## SELECTED PASSAGE
--- start ---

Careful calculations show that
$$\begin{aligned}{} & {} \textrm{E}\{L_1(\textbf{Z},\textbf{Z}^{\prime })^2\}\\{} & {} \quad =\textrm{E}[\{\textrm{E}(L(\textbf{Z},\textbf{Z}'')L(\textbf{Z}',\textbf{Z}'')|(\textbf{Z},\textbf{Z}'))\}^2]\\{} & {} \quad = \textrm{E}[\{\textrm{E}(\textbf{Y}\textbf{Y}'{\textbf{X}''}^\top \textbf{X}{\textbf{X}'}^\top \textbf{X}''{\textbf{Y}''}^2|(\textbf{X},\textbf{Y},\textbf{X}',\textbf{Y}'))\}^2]\\{} & {} \quad = \textrm{E}[\{\textrm{E}(\textbf{Y}\textbf{Y}'{\textbf{X}''}^\top \textbf{X}{\textbf{X}'}^\top \textbf{X}''(({\textbf{X}''}^\top \varvec{\beta })^2+1)|(\textbf{X},\textbf{Y},\textbf{X}',\textbf{Y}'))\}^2]\\{} & {} \quad = \textrm{E}\left[ (\Vert \varvec{\beta }\Vert S_1+\varepsilon )^2(\Vert \varvec{\beta }\Vert S'_1+\varepsilon ')^2\right. \\{} & {} \left. \qquad \left\{ (3\Vert \varvec{\beta }\Vert ^2+1)S_1S'_1+(\Vert \varvec{\beta }\Vert ^2+1)\sum _{i=2}^pS_iS'_i\right\} ^2\right] \\{} & {} \quad = \textrm{E}\left[ (\Vert \varvec{\beta }\Vert ^4S_1^2{S'}_1^2+\Vert \varvec{\beta }\Vert ^2S_1^2+\Vert \varvec{\beta }\Vert ^2{S'}_1^2+1)\right. \\{} & {} \left. \qquad \left\{ (3\Vert \varvec{\beta }\Vert ^2+1)S_1S'_1+(\Vert \varvec{\beta }\Vert ^2+1)\sum _{i=2}^pS_iS'_i\right\} ^2\right] \\{} & {} \quad = (3\Vert \varvec{\beta }\Vert ^2+1)^4+(p-1)(\Vert \varvec{\beta }\Vert ^2+1)^4. \end{aligned}$$
Thus this proof is completed. \(\square \)

--- end ---

## DIRECTIVE A
In the derivation, what final expression is E{L₁(Z, Z′)²} shown to equal?
## DIRECTIVE B
In the derivation, the product (‖β‖S₁ + ε)²(‖β‖S′₁ + ε′)² is later replaced by an expanded sum inside the expectation. List every term of that sum.

## ENTRIES SHOWN
--- start ---

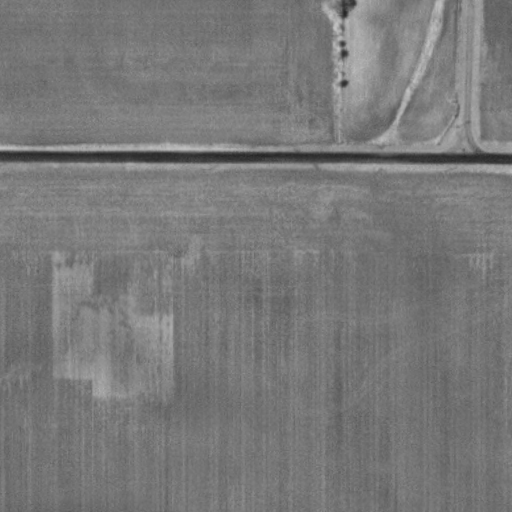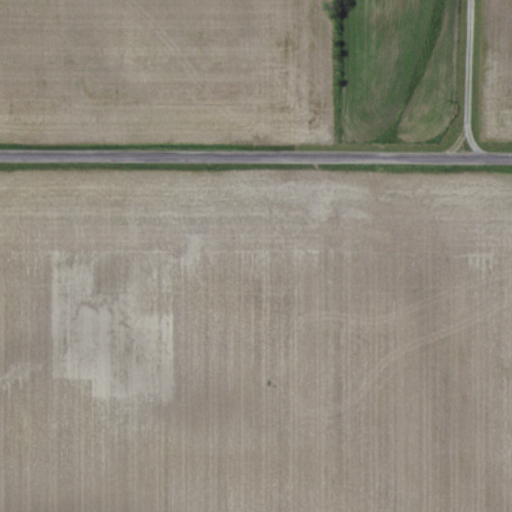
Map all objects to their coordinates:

--- end ---
--- start ---

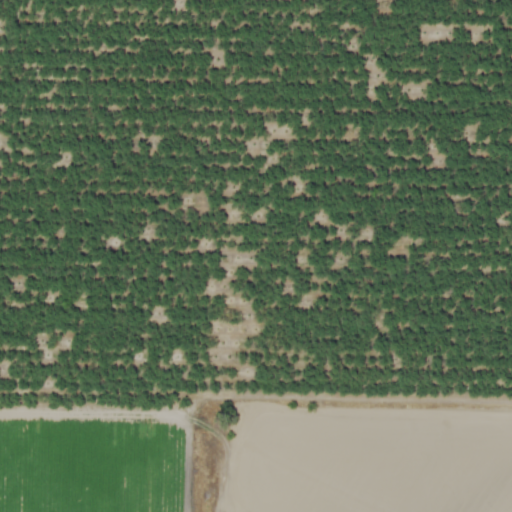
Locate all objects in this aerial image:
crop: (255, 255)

--- end ---
--- start ---

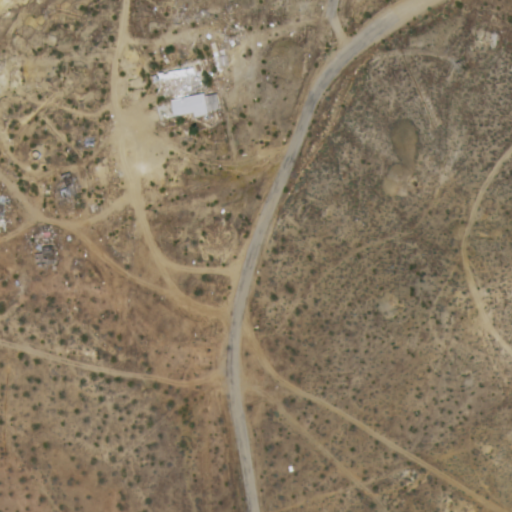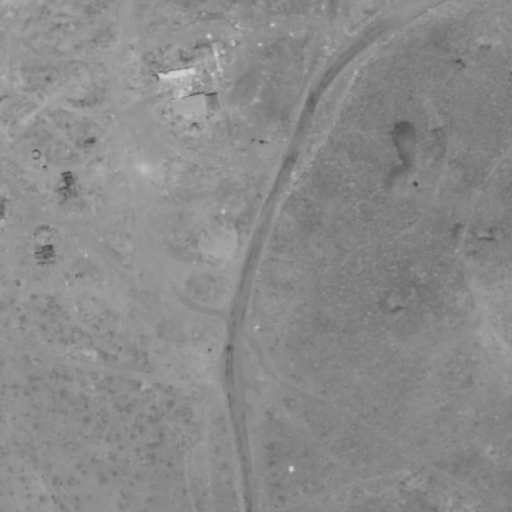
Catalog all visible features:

--- end ---

## TASK SOLUTION A
(3‖β‖² + 1)⁴ + (p − 1)(‖β‖² + 1)⁴

## TASK SOLUTION B
- ‖β‖⁴S₁²S′₁²
- ‖β‖²S₁²
- ‖β‖²S′₁²
- 1